Des parlementaires nigérians ont d’ailleurs demandé à Bola Tinubu de reconsidérer une éventuelle intervention militaire de la Cédéao au Niger. Une intervention synonyme de forte instabilité dans toute la région, y compris au Nigeria.   Le feu vert donné par la Cédéao pour l’usage de la force au Niger, acté le 10 août à Abuja, ne fait pourtant pas l’unanimité, tandis que de nombreux observateurs n’hésitent pas à qualifier cette option de démarche à haut risque et difficile à mettre en œuvre.

Ce qui pourrait expliquer le report samedi dernier d’une rencontre des chefs d’état-major de la Cédéao, dont l’ordre du jour visait à faire part aux dirigeants «des meilleures options» militaires envisagées.  Les dirigeants de la Cédéao ont toutefois réaffirmé privilégier la voie diplomatique pour une résolution de la crise.

Une solution politique que privilégient les putschistes et des capitales de plusieurs pays, dont l’Algérie qui considère que toute intervention «est une menace» pour le pays.
C’est dans ce contexte que les militaires nigériens ont annoncé dimanche vouloir «poursuivre» le président Bazoum pour «haute trahison» et «atteinte à la Sûreté nationale».

«Le gouvernement nigérien a réuni à ce jour» les «preuves pour poursuivre devant les instances nationales et internationales compétentes le président Bazoum et ses complices locaux et étrangers, pour haute trahison et atteinte à la sûreté intérieure et extérieure du Niger», a déclaré le colonel-major Amadou Abdramane.
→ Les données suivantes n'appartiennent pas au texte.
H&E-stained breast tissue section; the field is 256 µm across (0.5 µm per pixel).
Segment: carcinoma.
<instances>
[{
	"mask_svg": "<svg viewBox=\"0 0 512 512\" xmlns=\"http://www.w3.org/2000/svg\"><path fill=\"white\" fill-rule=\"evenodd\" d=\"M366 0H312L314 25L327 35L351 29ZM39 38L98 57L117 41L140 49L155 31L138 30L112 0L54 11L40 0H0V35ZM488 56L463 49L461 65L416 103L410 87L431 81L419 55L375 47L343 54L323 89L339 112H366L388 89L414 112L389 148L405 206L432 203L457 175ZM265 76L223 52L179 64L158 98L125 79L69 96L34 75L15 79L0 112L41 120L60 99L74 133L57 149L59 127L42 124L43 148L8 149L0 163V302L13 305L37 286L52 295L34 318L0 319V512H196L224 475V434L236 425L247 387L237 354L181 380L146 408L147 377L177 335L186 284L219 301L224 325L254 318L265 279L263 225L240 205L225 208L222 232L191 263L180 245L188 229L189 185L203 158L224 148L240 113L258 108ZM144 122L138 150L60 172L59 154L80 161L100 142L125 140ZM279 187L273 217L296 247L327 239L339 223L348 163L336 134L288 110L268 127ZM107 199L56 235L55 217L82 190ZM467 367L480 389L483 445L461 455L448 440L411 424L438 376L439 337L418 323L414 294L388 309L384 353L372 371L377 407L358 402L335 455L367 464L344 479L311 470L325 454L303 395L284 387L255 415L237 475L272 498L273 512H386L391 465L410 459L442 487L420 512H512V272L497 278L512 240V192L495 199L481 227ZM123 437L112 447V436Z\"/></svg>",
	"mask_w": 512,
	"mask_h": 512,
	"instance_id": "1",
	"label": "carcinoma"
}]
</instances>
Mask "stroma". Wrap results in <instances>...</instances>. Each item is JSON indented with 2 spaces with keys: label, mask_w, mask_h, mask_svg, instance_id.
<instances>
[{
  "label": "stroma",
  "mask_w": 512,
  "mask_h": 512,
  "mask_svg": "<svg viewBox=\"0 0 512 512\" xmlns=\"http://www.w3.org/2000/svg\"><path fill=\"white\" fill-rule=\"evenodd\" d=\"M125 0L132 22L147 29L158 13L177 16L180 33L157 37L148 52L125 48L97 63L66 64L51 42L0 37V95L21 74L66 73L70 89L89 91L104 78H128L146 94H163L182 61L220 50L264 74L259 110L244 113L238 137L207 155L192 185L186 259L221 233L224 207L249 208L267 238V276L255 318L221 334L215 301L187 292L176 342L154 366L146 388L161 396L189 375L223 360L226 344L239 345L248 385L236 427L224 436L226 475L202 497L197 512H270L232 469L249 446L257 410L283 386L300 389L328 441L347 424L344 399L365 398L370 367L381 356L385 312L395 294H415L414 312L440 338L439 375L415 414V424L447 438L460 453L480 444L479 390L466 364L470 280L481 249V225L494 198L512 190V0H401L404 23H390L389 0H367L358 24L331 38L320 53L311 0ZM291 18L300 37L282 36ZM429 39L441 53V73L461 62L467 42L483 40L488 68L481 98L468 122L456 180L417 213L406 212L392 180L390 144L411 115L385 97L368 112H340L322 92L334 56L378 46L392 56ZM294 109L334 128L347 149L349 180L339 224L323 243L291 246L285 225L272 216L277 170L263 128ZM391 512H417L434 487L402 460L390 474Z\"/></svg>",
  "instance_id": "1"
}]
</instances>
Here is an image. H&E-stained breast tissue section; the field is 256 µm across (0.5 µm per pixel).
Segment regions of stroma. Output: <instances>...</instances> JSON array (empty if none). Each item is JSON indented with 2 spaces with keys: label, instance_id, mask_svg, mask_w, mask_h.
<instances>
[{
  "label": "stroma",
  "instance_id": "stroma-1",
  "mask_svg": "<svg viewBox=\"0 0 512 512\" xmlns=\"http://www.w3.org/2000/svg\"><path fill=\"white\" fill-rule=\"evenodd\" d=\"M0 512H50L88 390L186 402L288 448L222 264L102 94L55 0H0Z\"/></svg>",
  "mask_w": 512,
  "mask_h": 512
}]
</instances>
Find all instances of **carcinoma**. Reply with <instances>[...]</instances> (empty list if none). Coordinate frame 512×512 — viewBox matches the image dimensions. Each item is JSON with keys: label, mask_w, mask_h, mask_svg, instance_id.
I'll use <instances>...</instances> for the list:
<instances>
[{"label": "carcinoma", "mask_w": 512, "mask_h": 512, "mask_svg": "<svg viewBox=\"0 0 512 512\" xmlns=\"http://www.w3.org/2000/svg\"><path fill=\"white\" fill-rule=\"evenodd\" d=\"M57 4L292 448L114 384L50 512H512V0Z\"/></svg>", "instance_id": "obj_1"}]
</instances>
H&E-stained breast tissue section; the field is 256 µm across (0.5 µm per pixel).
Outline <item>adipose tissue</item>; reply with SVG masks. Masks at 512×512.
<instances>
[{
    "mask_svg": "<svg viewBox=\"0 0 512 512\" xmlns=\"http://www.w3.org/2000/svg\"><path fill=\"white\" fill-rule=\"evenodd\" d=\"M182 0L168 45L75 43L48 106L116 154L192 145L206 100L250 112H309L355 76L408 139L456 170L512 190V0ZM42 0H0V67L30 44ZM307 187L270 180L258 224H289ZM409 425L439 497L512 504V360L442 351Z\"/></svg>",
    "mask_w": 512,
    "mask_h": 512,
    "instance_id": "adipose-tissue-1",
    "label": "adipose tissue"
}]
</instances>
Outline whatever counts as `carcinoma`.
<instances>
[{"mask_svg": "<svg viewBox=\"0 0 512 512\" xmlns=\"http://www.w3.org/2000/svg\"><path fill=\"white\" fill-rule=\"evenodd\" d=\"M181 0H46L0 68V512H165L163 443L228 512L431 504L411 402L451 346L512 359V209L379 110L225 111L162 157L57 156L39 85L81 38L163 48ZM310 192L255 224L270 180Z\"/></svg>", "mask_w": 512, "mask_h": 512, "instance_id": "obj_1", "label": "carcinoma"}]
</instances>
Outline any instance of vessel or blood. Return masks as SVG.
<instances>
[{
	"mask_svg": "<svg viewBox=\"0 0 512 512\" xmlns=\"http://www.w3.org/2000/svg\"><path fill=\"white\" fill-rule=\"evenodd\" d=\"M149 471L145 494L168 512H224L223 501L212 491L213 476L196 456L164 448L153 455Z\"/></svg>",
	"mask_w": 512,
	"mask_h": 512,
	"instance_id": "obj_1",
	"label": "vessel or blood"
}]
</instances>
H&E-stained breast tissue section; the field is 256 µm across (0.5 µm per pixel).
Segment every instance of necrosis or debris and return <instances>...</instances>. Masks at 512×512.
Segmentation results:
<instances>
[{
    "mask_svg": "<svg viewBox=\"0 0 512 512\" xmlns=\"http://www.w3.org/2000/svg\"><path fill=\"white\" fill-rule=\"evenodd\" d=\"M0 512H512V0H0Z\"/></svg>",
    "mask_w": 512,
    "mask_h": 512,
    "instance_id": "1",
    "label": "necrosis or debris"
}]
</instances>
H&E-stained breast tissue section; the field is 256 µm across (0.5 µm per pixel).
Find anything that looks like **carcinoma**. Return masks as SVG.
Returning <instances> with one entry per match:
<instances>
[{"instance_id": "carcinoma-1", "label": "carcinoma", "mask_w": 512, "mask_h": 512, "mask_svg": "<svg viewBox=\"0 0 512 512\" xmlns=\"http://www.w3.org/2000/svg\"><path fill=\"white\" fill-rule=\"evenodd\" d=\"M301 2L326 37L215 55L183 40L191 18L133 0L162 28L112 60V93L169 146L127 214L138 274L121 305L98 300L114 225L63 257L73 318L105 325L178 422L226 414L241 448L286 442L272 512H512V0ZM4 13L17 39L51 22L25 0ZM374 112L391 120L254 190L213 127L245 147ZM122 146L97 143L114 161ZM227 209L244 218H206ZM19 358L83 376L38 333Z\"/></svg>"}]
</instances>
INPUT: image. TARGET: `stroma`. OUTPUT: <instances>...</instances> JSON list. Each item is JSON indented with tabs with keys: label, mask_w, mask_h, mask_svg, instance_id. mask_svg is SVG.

Le gouvernement appuie ses accusations sur des «échanges» de Bazoum avec des «nationaux», des «chefs d’Etat étrangers», et des «responsables d’organisations internationales».

A propos du président Bazoum, les militaires au pouvoir à Niamey ont appelé à «s’interroger sur la sincérité de sa prétention à soutenir qu’il est séquestré, alors même que les militaires n’ont jamais investi sa résidence présidentielle et qu’il dispose encore de tous les moyens de communication». Ils assurent que Bazoum «reçoit régulièrement la visite de son médecin», qui n’«a soulevé aucun problème quant à son état de santé».